▶ [EXTRACTED TEXT]
==================================================

Classic ground loop issue. It's not dangerous. The outer shield of the cable line is supposed to be grounded. The electrical inputs to your components are also grounded. What's going on is that the outer shield of the cable tv line has a different electrical potential than the others. It common and what you've done to solve the hum is sufficient.
 
Towen7 is 100% correct - it is a common ground loop (very, very common). That's one way to solve the problem, and if it works, you are all set.

Another way, if that method is inconsistent or insufficient, is to buy a specialty product to specifically lift eh ground between the cable line and the cable box. I use one solution from Jensen transformers.

http://www.audioxpress.com/bksprods/products/pj-vrd1ff.htm
pj-vrd1ffb.gif
 
MatthewB said:
Rat Shack also sells an inexpensive groud loop isolator that I use on my sub.

That may solve the subwoofer hum, but it does not address the root problem of a ground loop issue from the cable TV line. If you don't address the root problem, then it can manifest itself in other areas like noise in the TV image, poor black levels, hiss and hum in the rest of the audio signal, and stronger thumps when switching inputs or turning on and off devices.

==================================================

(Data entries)

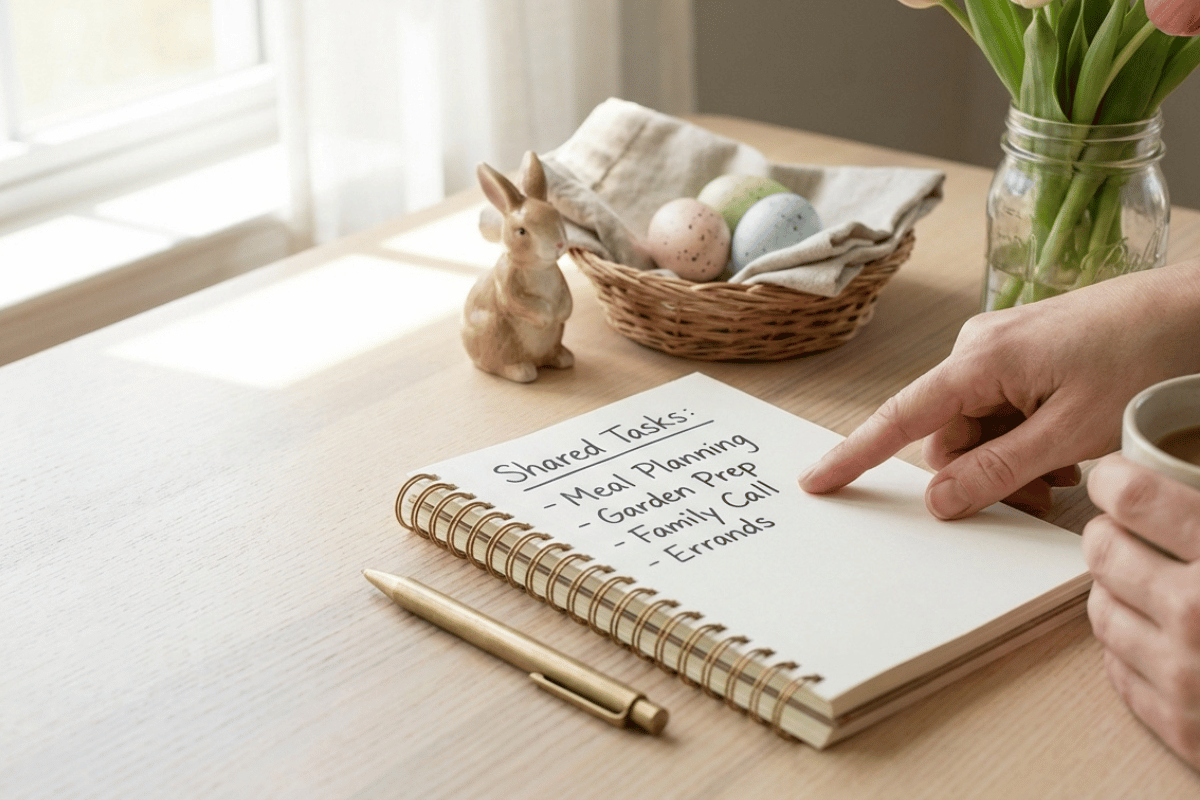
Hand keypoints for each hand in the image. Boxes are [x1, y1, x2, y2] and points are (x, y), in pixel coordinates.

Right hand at [798, 262, 1199, 518]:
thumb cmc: (1145, 355)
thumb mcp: (1073, 431)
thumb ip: (1000, 469)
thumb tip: (939, 500)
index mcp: (979, 360)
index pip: (901, 418)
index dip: (856, 455)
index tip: (817, 481)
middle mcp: (978, 349)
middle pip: (946, 435)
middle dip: (978, 475)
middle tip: (1036, 497)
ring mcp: (1001, 350)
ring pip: (977, 429)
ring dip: (1008, 462)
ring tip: (1063, 473)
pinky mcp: (1025, 355)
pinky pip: (1002, 411)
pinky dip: (1025, 440)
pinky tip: (1065, 448)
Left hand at [1084, 454, 1199, 768]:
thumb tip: (1189, 466)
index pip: (1136, 500)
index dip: (1115, 479)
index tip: (1115, 478)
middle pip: (1104, 551)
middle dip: (1108, 533)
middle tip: (1123, 531)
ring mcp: (1185, 677)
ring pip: (1101, 608)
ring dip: (1114, 590)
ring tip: (1142, 583)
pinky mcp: (1178, 724)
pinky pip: (1116, 667)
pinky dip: (1129, 647)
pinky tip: (1156, 634)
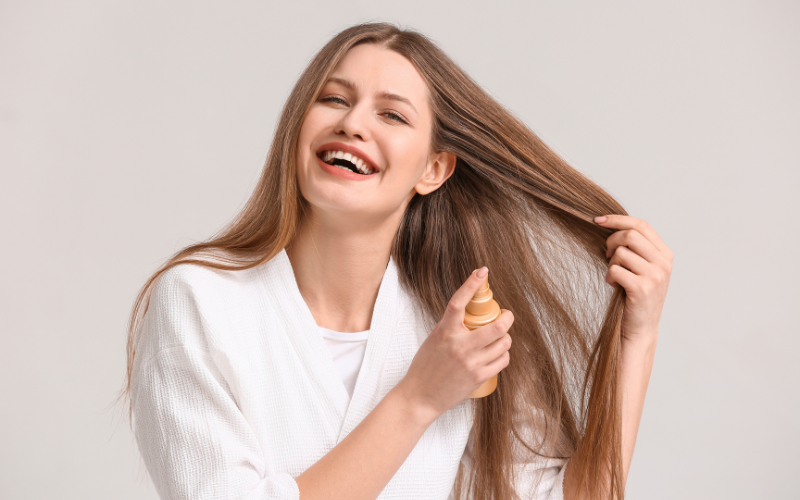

==================================================

▶ [WORK TO COMPLETE]
1 > Answer these from the forum discussion of ground loop hum:
(a) What part of the cable line is supposed to be grounded?
(b) Which company makes the product one poster uses to lift the ground between the cable line and the cable box?
(c) What inexpensive item does MatthewB say Rat Shack sells?
2 > Carry on the forum discussion of ground loop hum from its last sentence.
The material above comes from a different source than the forum discussion of ground loop hum.

▶ [SOLVED TASKS]
1 >
(a) The outer shield of the cable line.
(b) Jensen transformers.
(c) A ground loop isolator.

2 >
 
Flint do they make one that works on Sat signal? Still have that interference on my image over component distribution on secondary TVs in the basement...doesn't do it over HDMI...
 
Batman said:
Flint do they make one that works on Sat signal? Still have that interference on my image over component distribution on secondary TVs in the basement...doesn't do it over HDMI...

They do, but they are much more expensive since the satellite receiver has to power and communicate with the LMB.
 
If your problem is on the component output and not HDMI than it's more likely being caused by induction on the component cables and not the input from the LNB.
 
Depending on the price figured it'd be worth a try and I might get lucky so I don't have to pull 3 50+ foot hdmi cables...
 
Batman said:
Depending on the price figured it'd be worth a try and I might get lucky so I don't have to pull 3 50+ foot hdmi cables...

Just pull the HDMI cables already!! You know you're going to have to do it one day.

John
 
It's not the labor it's the $ since the TVs don't really get used but for 1-2 times per month unless there's a party, most people don't notice it. I will eventually pull the HDMI cables I'm just in no hurry. Then I'll need an hdmi splitter too...
 
That could be of some use, was it reliable when you used it? Any hiccups or handshake issues introduced by adding it to the chain?
 
It was good, not perfect. Every now and then I'd have to turn it off or switch inputs to get it to sync up. But I left it on the same inputs 99% of the time so it didn't bit her me much.